New insights on the path to curing chronic HIV infections
Transmission electron microscopic image showing HIV-particles grown in co-culture with lymphocytes.
AIDS, an immunodeficiency disease caused by infection with the human immunodeficiency virus (HIV), is one of the ten leading causes of death worldwide. Thanks to antiviral therapies, the disease can be treated, but there is still no cure. A large-scale comparative study by scientists at the German Center for Infection Research (DZIF) and University Medical Center Hamburg-Eppendorf indicates a critical role of a group of specialised immune cells in suppressing the antiviral immune response of HIV-infected patients.
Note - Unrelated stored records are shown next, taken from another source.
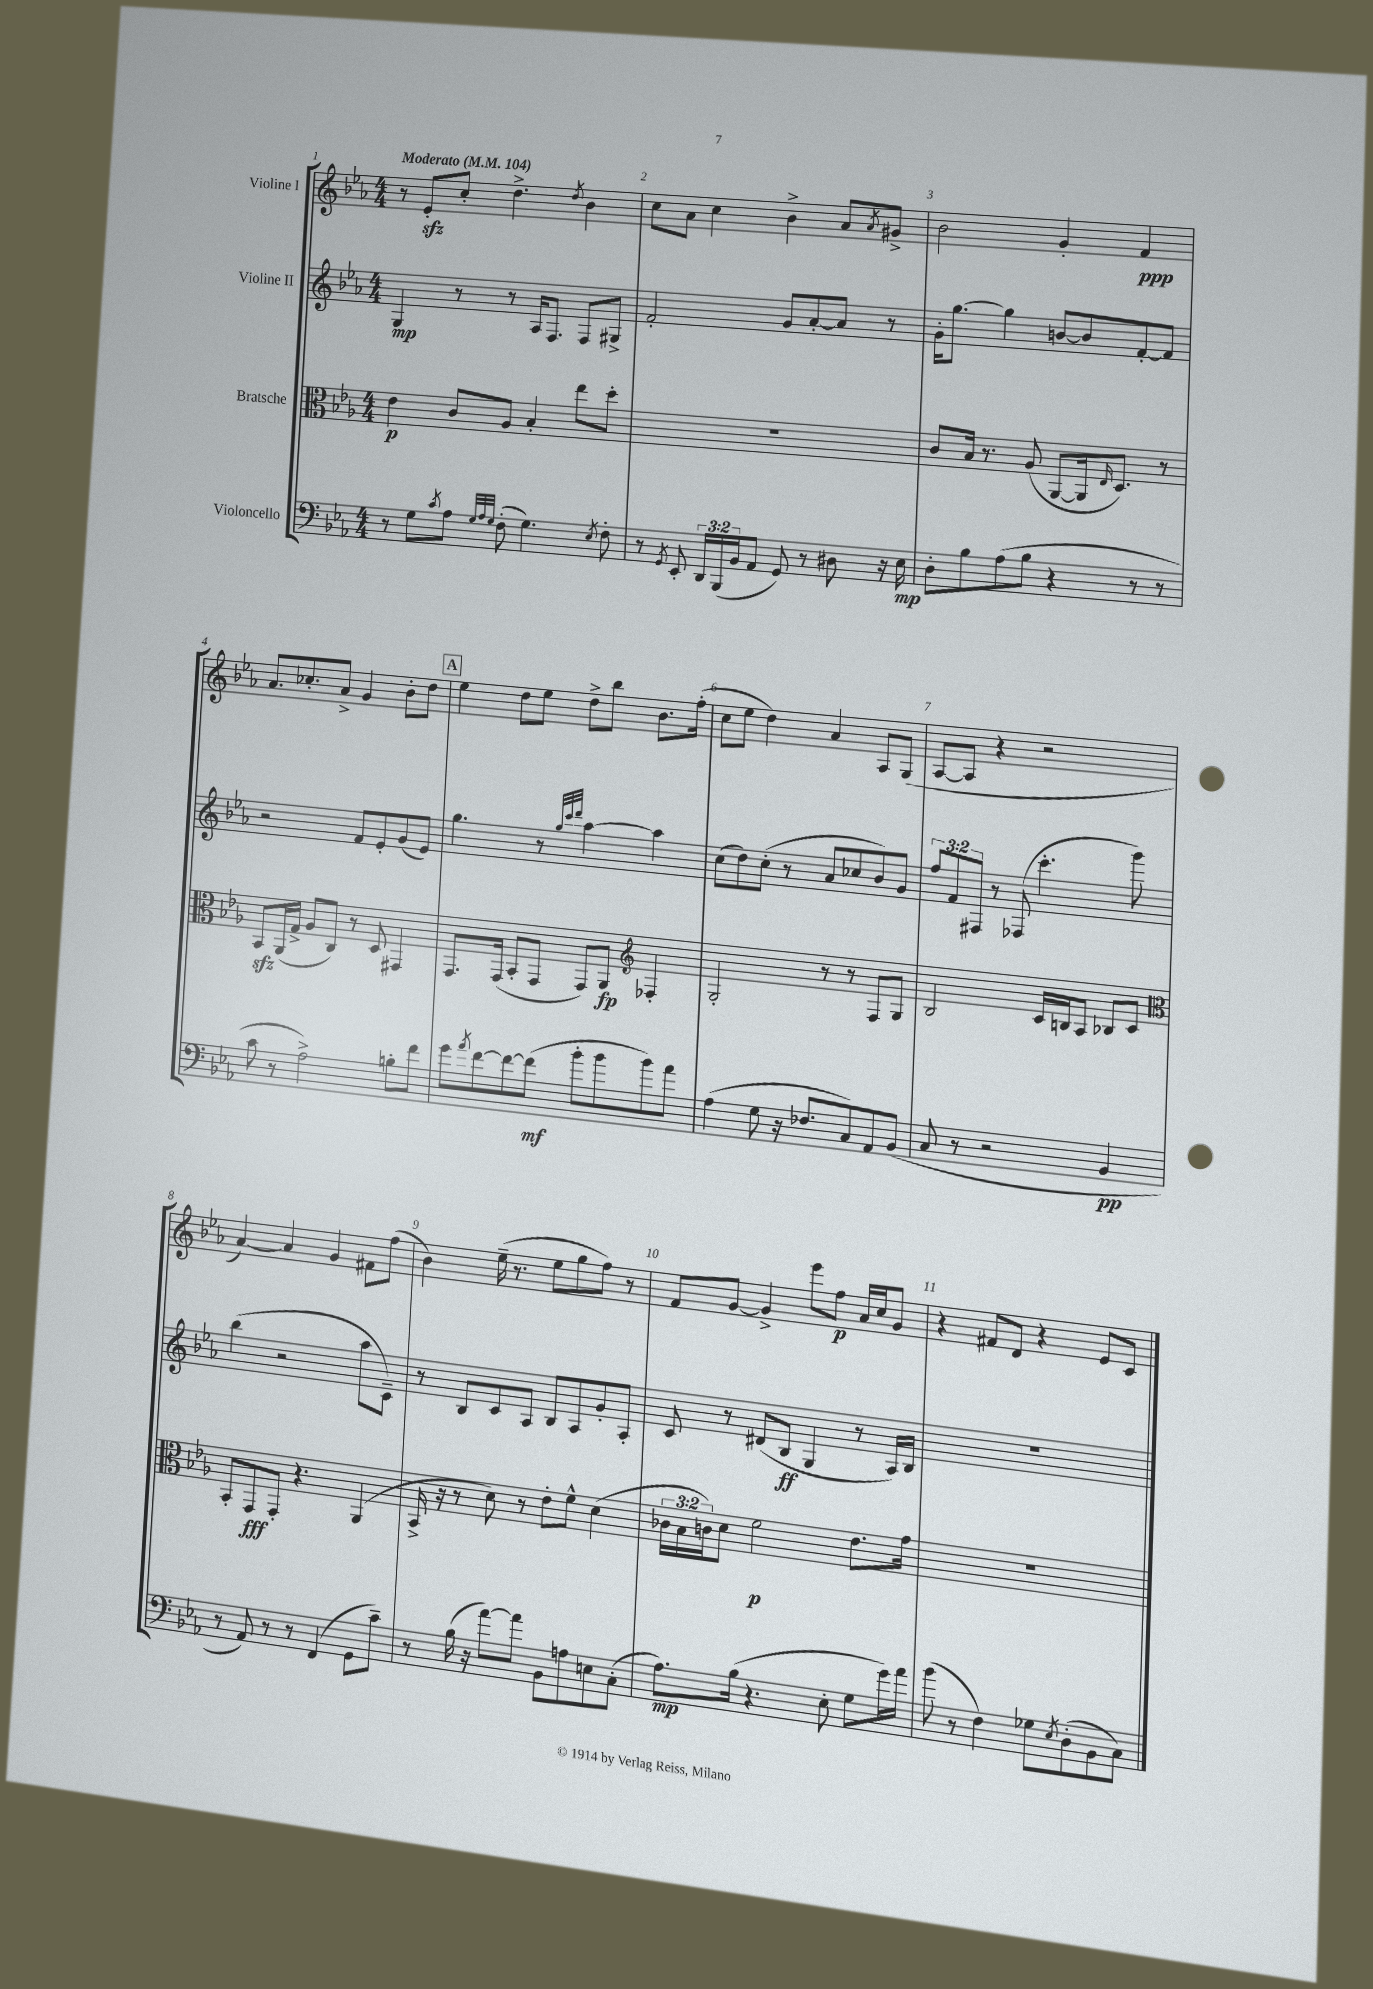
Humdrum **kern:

**kern	**kern	**kern	**kern
*staff4	*staff3	*staff2	*staff1
*clefF4	*clefC3	*clefG2	*clefG2
*k[b-e-a-]	*k[b-e-a-]	*k[b-e-a-]	*k[b-e-a-]
*M4/4	*M4/4	*M4/4	*M4/4
*MM104	*MM104	*MM104	*MM104
8r	4e-	4G	8r
8G	.	.	8e-'
8qc	.	.	.
8A-	8c	8r	8cc'
32qqG	.	.	.
32qqA-	.	.	.
32qqG	.	.	.
(8F'	8A-	8r	4.dd^
4.G)	4B-'	16A-	.
.	.	8.F	.
.	.	.	8qdd
.	8ee-	8F	4b-
8qE-	.	.	.
8F'	8dd'	8G#^	.
=	=	=	=
8r	1r	2f'	8cc
8qGG	.	.	.
8EE-'	.	.	8a-
24DD	.	.	4cc
(24BBB-	.	.	.
24BB-	.	.	.
8AA-	.	.	.
8GG)	.	8g	4b-^
8r	.	[8a-'	.
8D#	.	8a-]	8a-
.	.	.	8qa-
16r	.	8r	8g#^
16E-	.	.	.
=	=	=	=
8D'	8c	16g'	2b-
.	.	[8.gg	.
8B-	16B-	.	.
.	8.r	.	.
(8A-	.	4gg]	.
8B-	(8A-	.	.
4r	[8AA-	[8b	4g'
.	16AA-]	8b]	.
.	16qqE-	.	.
.	8.D)	.	.
8r	.	[8f'	4f
8r	8r	8f]	.
=	=	=	=
8c	8BB-	2r	8.a-
8r	(16AA-	.	.
.	16G^	.	8.cc-'
2A-^)	8A-	.	.
.	8C)	.	8a-^
.	8r	8f	4g
.	8D	8e-'	.
8B'	4GG#	(8g	8b-'
8f	.	8e-)	8dd
=	=	=	=
8g	8.GG	4.gg	4ee-
8qa-	.	.	.
[8f	.	.	.
.	(16GG	.	.
8f_	8BB-'	.	8dd
(8f]	8GG	8r	8ee-
.	.	32qqgg	.
.	.	32qqccc	.
.	.	32qqddd	.
8b-'	8GG)	[4aa-	8dd^
8b-	8AA-	.	8bb-
*	*clefG2	*	*
8b-)	4F-'	4aa-]	8.b-
8a-	.	.	.
.	.	.	(16ff'
=	=	=	=
(4A-	2G'	(8cc	8cc
.	.	8dd)	8ee-
8G	.	(8cc'	4dd)
16r	.	8r	.
8.F-	.	.	.
.	8r	8a-	4a-
8C)	8r	8cc-	.
8AA-	8F	8b-)	8A-
(8BB-	8G	8g	(8G
=	=	=	=
8C	2B-	12ff	[8A-
.	.	12f	.
8r	.	.	8A-]
.	.	12F#	.
2r	.	8r	4r
.	.	(8F-	.
.	16c	4.ccc'	2r
.	16B	.	.
.	8A-	.	.
4BB-	8B-	.	.
.	8c	8ggg)	.
=	=	=	=
*	*clefC3	*	*
8r	8BB-'	(4bb-	[4a-)
8AA-)	8GG	.	.
8r	8GG'	2r	4a-]
8r	4.r	.	.
(4FF	.	.	4g
8GG	(4AA-	8aa-	8f#
8c~)	.	8c~)	(8ff
=	=	=	=
8r	16BB-^	8r	4b-)
.	16r	.	.
(16B-	8r	8B-	.
16r	.	.	.
[8a-)	8d)	8c	(16ee-~
.	.	.	8.r
8a-]	8r	8A-	.
8BB-	8e-'	8B-	8ee-
8A	8f^^	8A-	8gg
8E	(4d	8g'	8ff)
(8C'	.	8A-'	8r
=	=	=	=
8.A-)	24c-	8c	8f
.	24B-	.	.
.	24c)	.	.
.	8d	8r	[8g
(16B-	.	.	.
4.r	2f	(8d#	4g^]
.	.	8B-	.
.	.	4G	8eee-
8E-'	.	.	8ff
8G	8.e-	8r	16a-
.	.	.	16cc
16g)	.	16A-)	8g
16a-	16g	16B-	.
=	=	=	=
(8b-	1r	1r	4r
8r	.	.	.
4F)	.	.	8f#
.	.	.	8d
8G-	.	.	4r
8qE-	.	.	.
(8D'	.	.	.
8BB-	.	.	8e-
8C)	.	.	8c
==	==	==	==
*-	*-	*-	*-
HIV predominantly infects cells of the immune system, in particular so-called regulatory T cells. Their function is to suppress overactivation of the immune system and thus prevent the development of autoimmune diseases. Regulatory T cells carry various proteins on their surfaces, including the enzymes CD39 and CD73. Their task is to convert immune response-activating molecules into immune response-suppressing substances.
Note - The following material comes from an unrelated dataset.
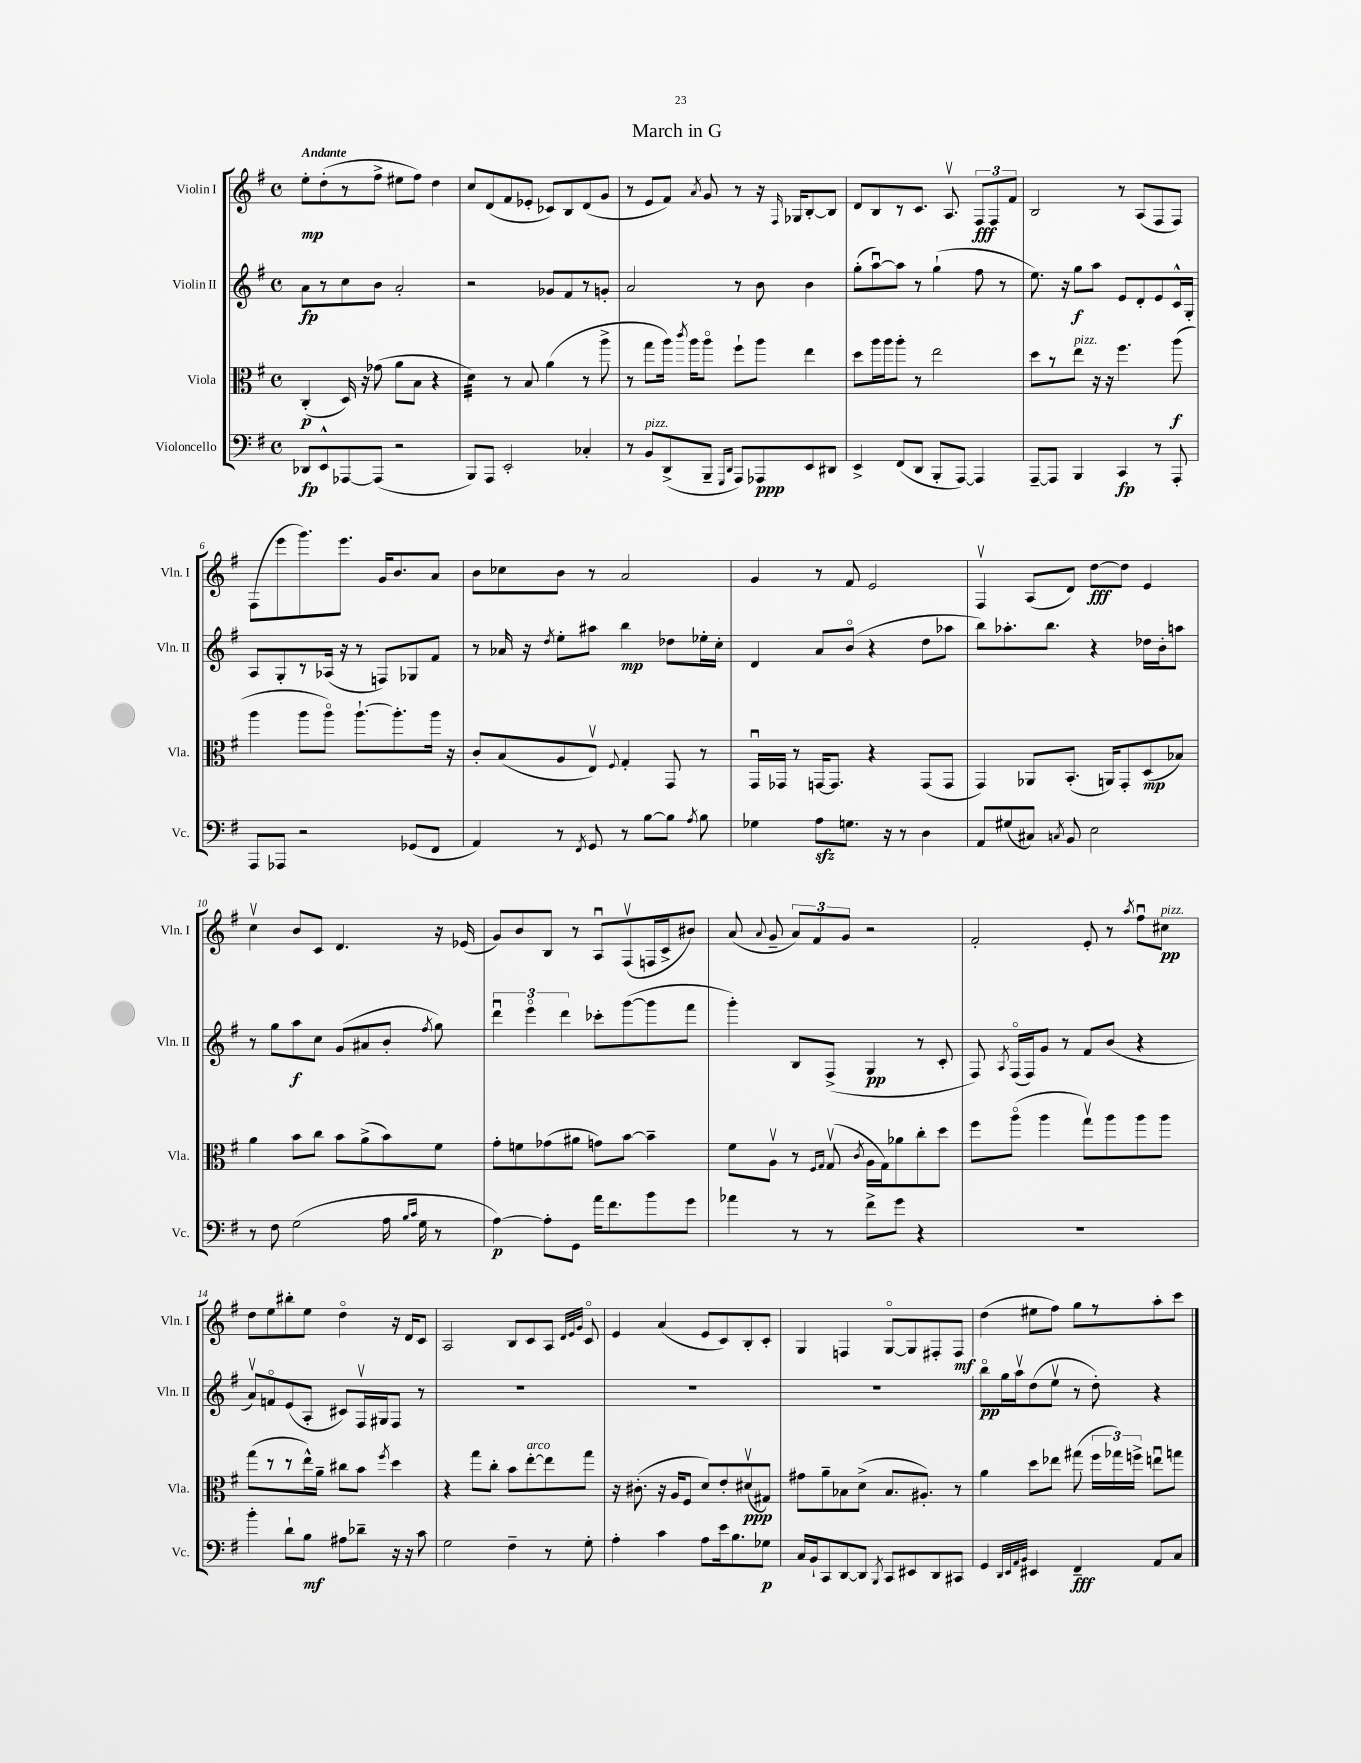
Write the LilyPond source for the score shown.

In people with HIV infection, it is already known that expression of these enzymes on the surface of regulatory T cells and other immune cells changes in relation to disease parameters—for example, the number of viruses in the body. Previous studies have also shown that CD39-expressing T cells produce a messenger that inhibits other immune cells.
A research team now compared the expression of CD39 and CD73 enzymes on the surface of certain T cells, which can also act in a regulatory manner, between HIV-infected individuals in different stages of disease and therapy (with or without therapy with antiretroviral drugs) and healthy volunteers.
In the large-scale comparative cohort study, the researchers, led by Prof Schulze zur Wiesch of the German Center for Infection Research (DZIF) and the University Medical Center Hamburg-Eppendorf, found that the number of CD73-expressing T cells decreased and the number of CD39-expressing T cells increased during the course of HIV infection. Furthermore, the amount of CD39-expressing T cells correlated with the condition of the patients: the more CD39-expressing T cells they had, the worse their health.
"The results from our study indicate that CD39- and CD73-expressing T cells alter the immune response during disease development of chronic HIV infection," says Prof Schulze zur Wiesch. "As a result, these T cells prevent the patients' immune system from effectively fighting HI viruses" he adds.
Future studies might help to better understand the effects of changes in CD39 and CD73 expression on regulatory T cells, as well as the function of regulatory T cells in HIV, in order to develop long-term cures for infection with HIV.